▸ Action item:
Where an image occurs, skip it and print the rest of the records verbatim.

▸ Records for this exercise:
= = = = =

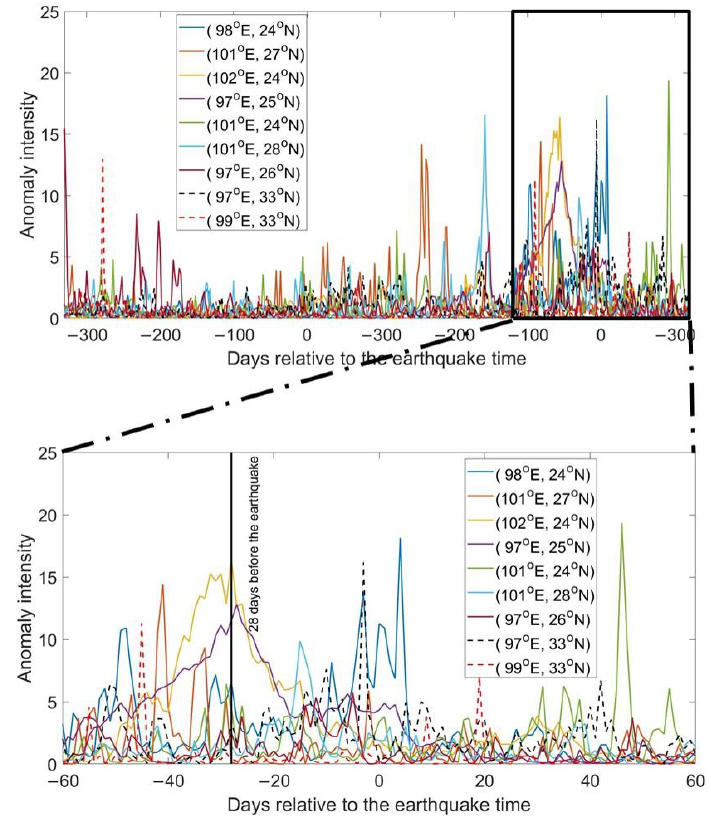
Figure 15. The time curves of abnormal values. The most obvious anomaly is at 102°E, 24°N. It lasted for 25 days and had the highest peak among all pre-seismic anomalies. Significant anomalies were observed near both two epicenters three days before the earthquakes. (The dark blue solid line and the black dotted line). The relative power spectrum on that day is shown in Figure 16. The anomaly value around the Qinghai epicenters is slightly higher than that around the Yunnan epicenters. It is in accordance with the magnitude of the two earthquakes. The strongest pre-seismic anomaly around the Yunnan epicenter occurred 28 days before the earthquake. As Figure 17 shows, a large-area anomaly appeared in the southeast direction of the epicenter, and the closest distance to the epicenter was less than 300 km.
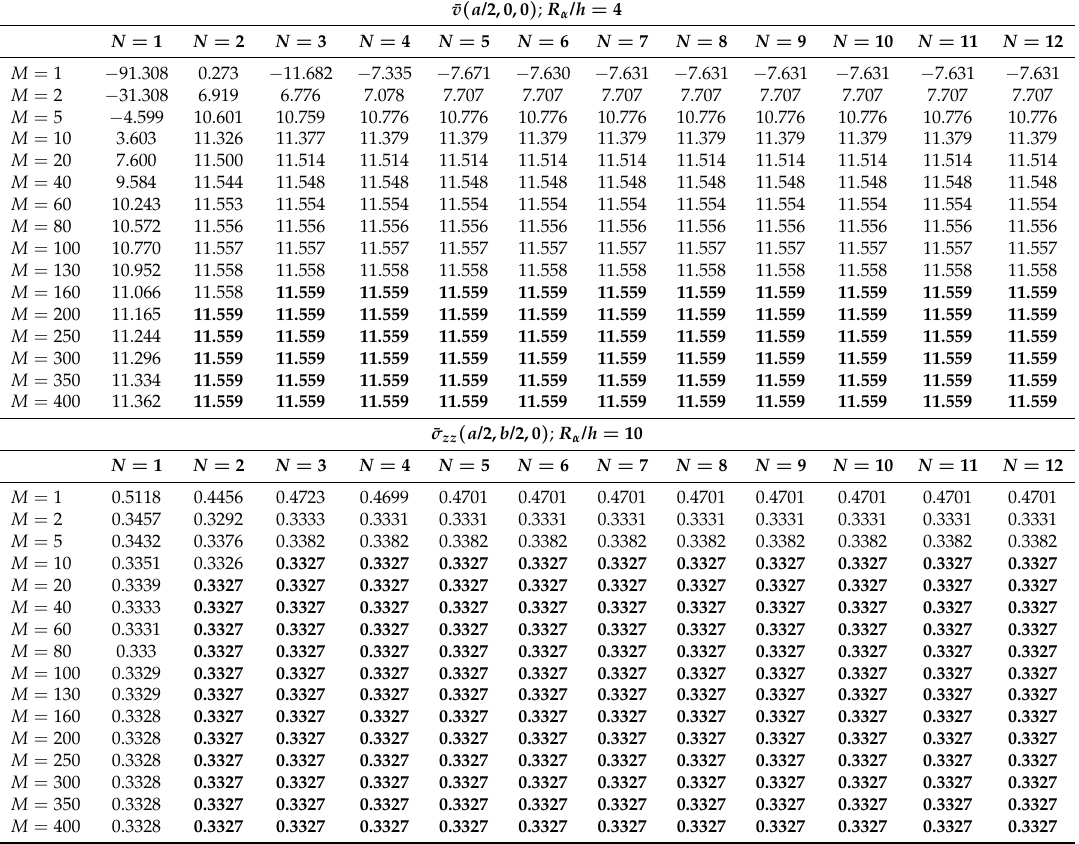
Table 2. Case 2, one-layered FGM ( κ = 1) cylinder. Displacement ¯ v for thickness ratio R α / h = 4 and stress ¯ σ zz for thickness ratio R α / h = 10, both evaluated in the middle of the thickness and given as dimensionless values. One physical layer ( N L = 1) divided into M global mathematical layers. 3D reference solution in Brischetto [23]. Digits given in bold are the correct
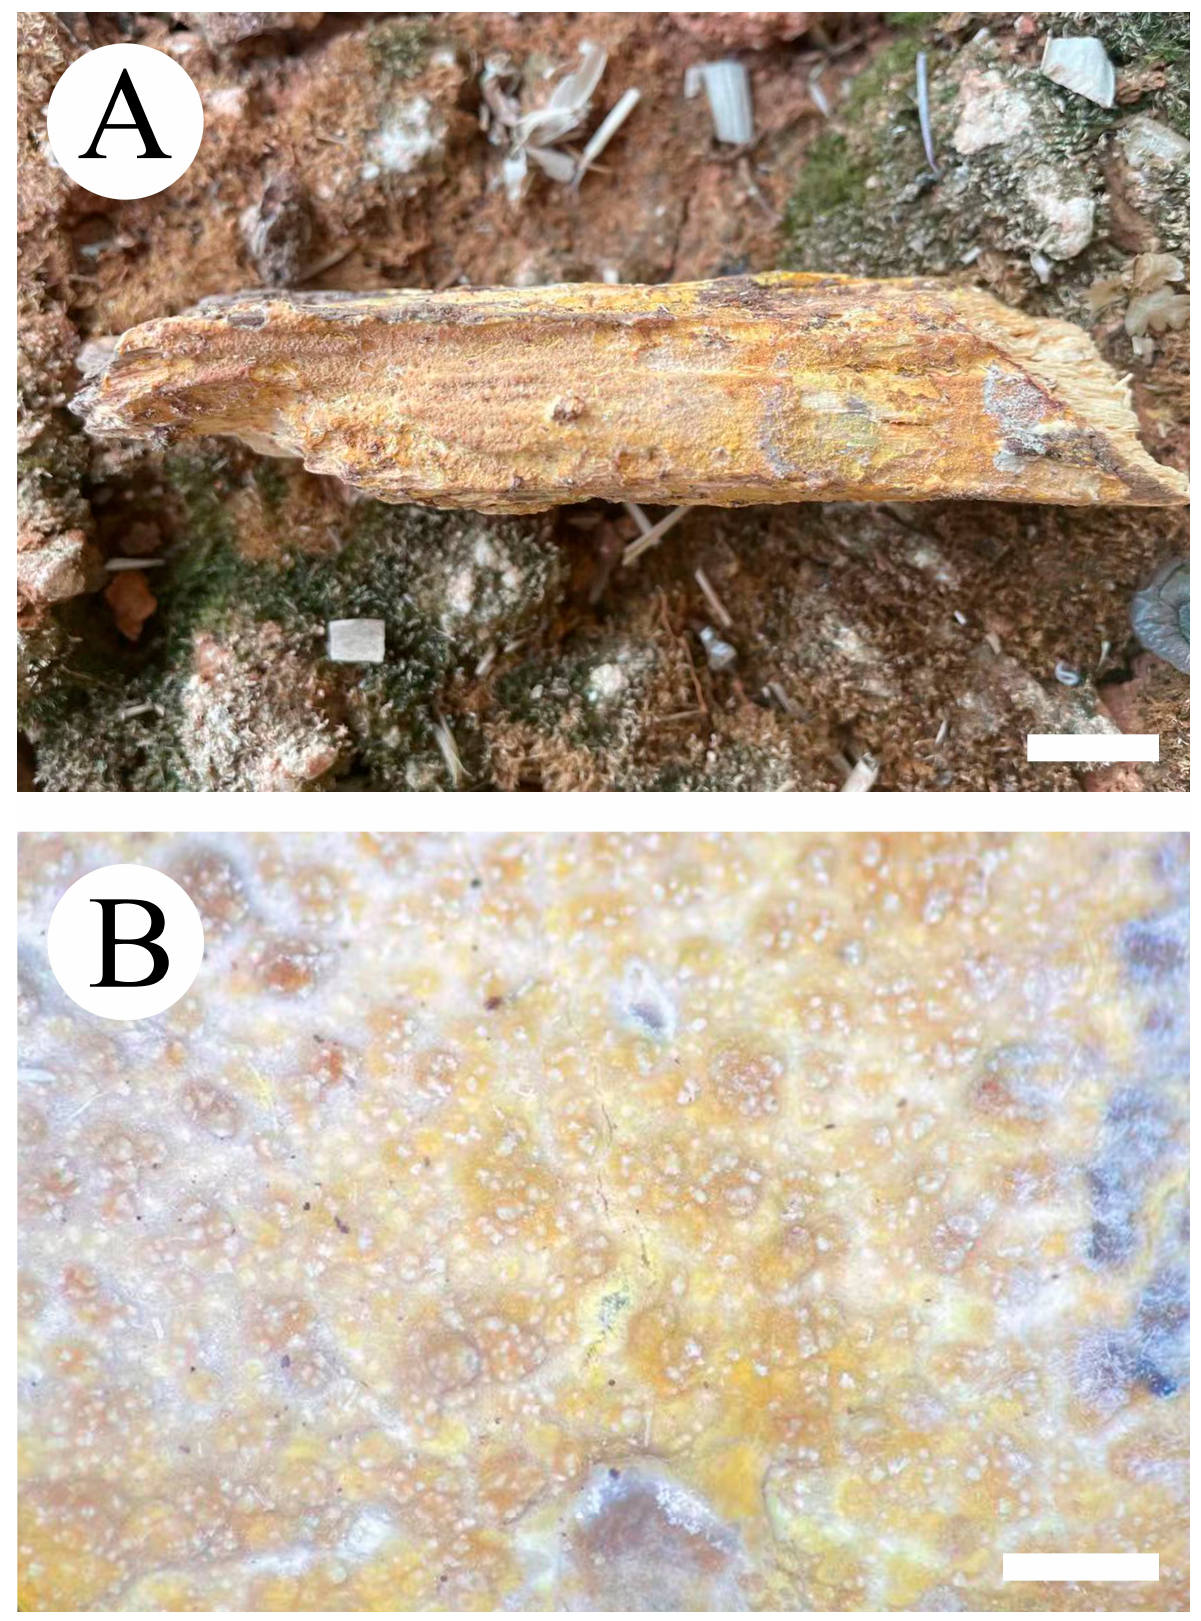
Figure 7. Basidioma of Luteoporia straminea (CLZhao 18947, holotype). Bars: ( A ) = 1 cm, ( B ) = 1 mm.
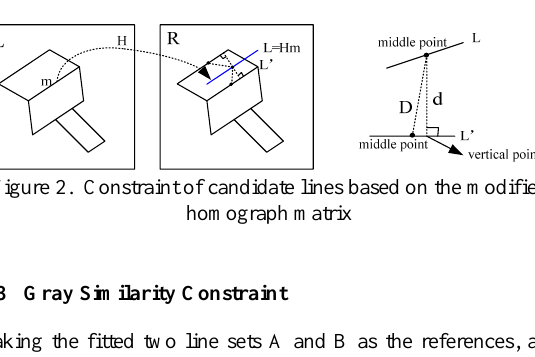
2.5 Brightness Contrast Constraint After the epipolar constraint, it obtains the overlap segments of homologous lines. The brightness contrast in a local buffering region along both sides of the matching lines can be used to further disambiguate the line matching.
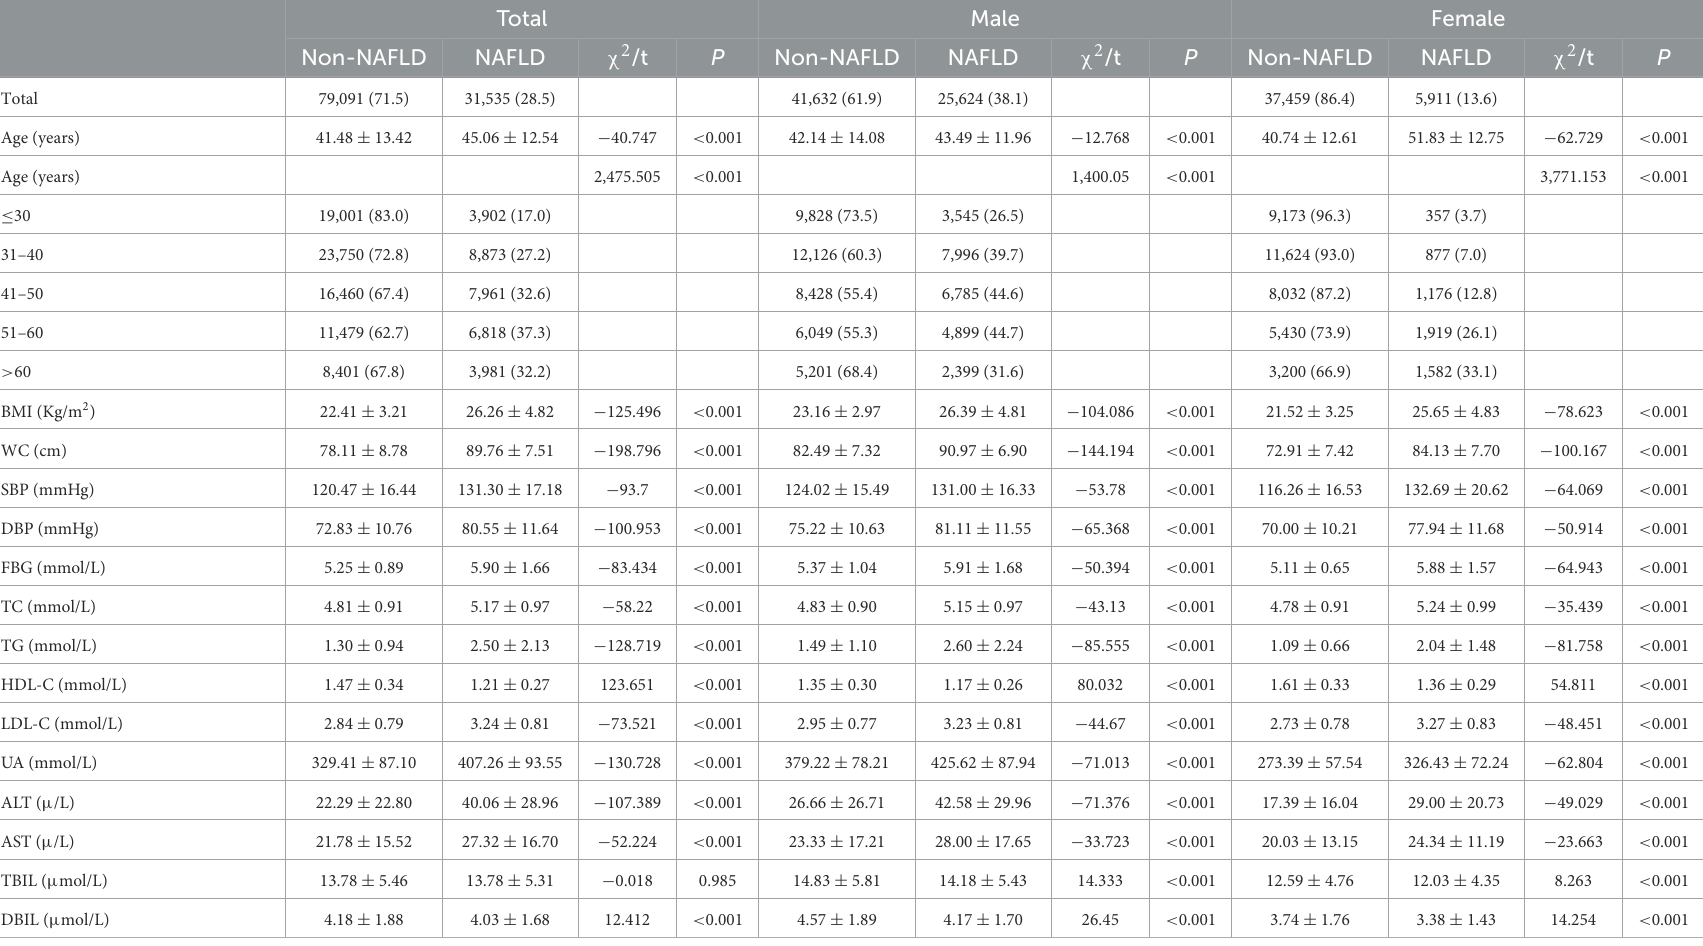
TABLE 1 Baseline characteristics of the subjects ( N =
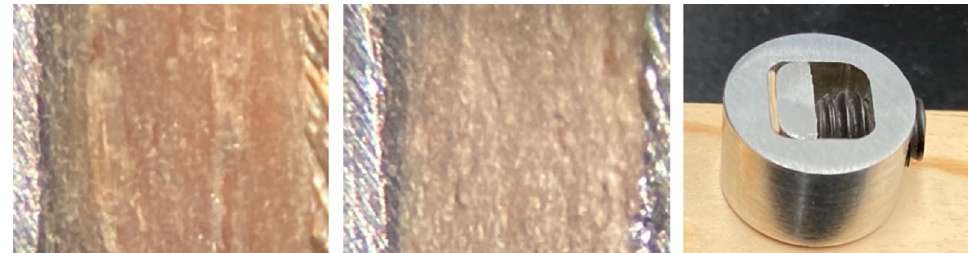
Fig. 7 Cherry (left) and red oak (center) veneer treated with iron acetate solution, the product of aged Rhodes steel wool–DW vinegar reaction, and viewed edge on along the grain (vertical axis) by optical microscopy. The scale of the photos and the average thickness of the veneer was 600 µm. The ebonized wood layer is the slightly darker band on the left side, and its thickness was estimated by ruler measurement of the photo. The third photo (right) is of the holder used to secure the veneer edge perpendicular to the optical path of the microscope. The edge of the wood (and top of the holder) was sanded to 4000 grit prior to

= = = = =

▸ Answer to the problem:
Figure 15. The time curves of abnormal values. The most obvious anomaly is at 102°E, 24°N. It lasted for 25 days and had the highest peak among all pre-seismic anomalies. Significant anomalies were observed near both two epicenters three days before the earthquakes. (The dark blue solid line and the black dotted line). The relative power spectrum on that day is shown in Figure 16. The anomaly value around the Qinghai epicenters is slightly higher than that around the Yunnan epicenters. It is in accordance with the magnitude of the two earthquakes. The strongest pre-seismic anomaly around the Yunnan epicenter occurred 28 days before the earthquake. As Figure 17 shows, a large-area anomaly appeared in the southeast direction of the epicenter, and the closest distance to the epicenter was less than 300 km.
Table 2. Case 2, one-layered FGM ( κ = 1) cylinder. Displacement ¯ v for thickness ratio R α / h = 4 and stress ¯ σ zz for thickness ratio R α / h = 10, both evaluated in the middle of the thickness and given as dimensionless values. One physical layer ( N L = 1) divided into M global mathematical layers. 3D reference solution in Brischetto [23]. Digits given in bold are the correct
Figure 7. Basidioma of Luteoporia straminea (CLZhao 18947, holotype). Bars: ( A ) = 1 cm, ( B ) = 1 mm.
2.5 Brightness Contrast Constraint After the epipolar constraint, it obtains the overlap segments of homologous lines. The brightness contrast in a local buffering region along both sides of the matching lines can be used to further disambiguate the line matching.
TABLE 1 Baseline characteristics of the subjects ( N =
Fig. 7 Cherry (left) and red oak (center) veneer treated with iron acetate solution, the product of aged Rhodes steel wool–DW vinegar reaction, and viewed edge on along the grain (vertical axis) by optical microscopy. The scale of the photos and the average thickness of the veneer was 600 µm. The ebonized wood layer is the slightly darker band on the left side, and its thickness was estimated by ruler measurement of the photo. The third photo (right) is of the holder used to secure the veneer edge perpendicular to the optical path of the microscope. The edge of the wood (and top of the holder) was sanded to 4000 grit prior to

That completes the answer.